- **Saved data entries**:
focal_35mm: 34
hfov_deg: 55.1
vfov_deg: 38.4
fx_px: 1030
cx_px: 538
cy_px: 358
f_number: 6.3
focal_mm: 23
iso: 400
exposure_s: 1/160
...
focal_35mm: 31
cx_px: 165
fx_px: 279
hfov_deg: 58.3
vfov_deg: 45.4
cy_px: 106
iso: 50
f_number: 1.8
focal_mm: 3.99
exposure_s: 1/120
==
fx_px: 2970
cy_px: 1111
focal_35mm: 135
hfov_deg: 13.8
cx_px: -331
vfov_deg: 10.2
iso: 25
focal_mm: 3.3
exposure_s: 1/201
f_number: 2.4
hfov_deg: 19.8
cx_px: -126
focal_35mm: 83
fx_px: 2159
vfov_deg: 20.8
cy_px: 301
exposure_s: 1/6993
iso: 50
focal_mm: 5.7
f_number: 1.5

- **What you have to do**: Only the lines above starting at the line that holds "hfov_deg: 13.8" and ending at the line that holds "f_number: 1.5" are to be repeated, exactly and in full.

- **Solution to this task**:
hfov_deg: 13.8
cx_px: -331
vfov_deg: 10.2
iso: 25
focal_mm: 3.3
exposure_s: 1/201
f_number: 2.4
hfov_deg: 19.8
cx_px: -126
focal_35mm: 83
fx_px: 2159
vfov_deg: 20.8
cy_px: 301
exposure_s: 1/6993
iso: 50
focal_mm: 5.7
f_number: 1.5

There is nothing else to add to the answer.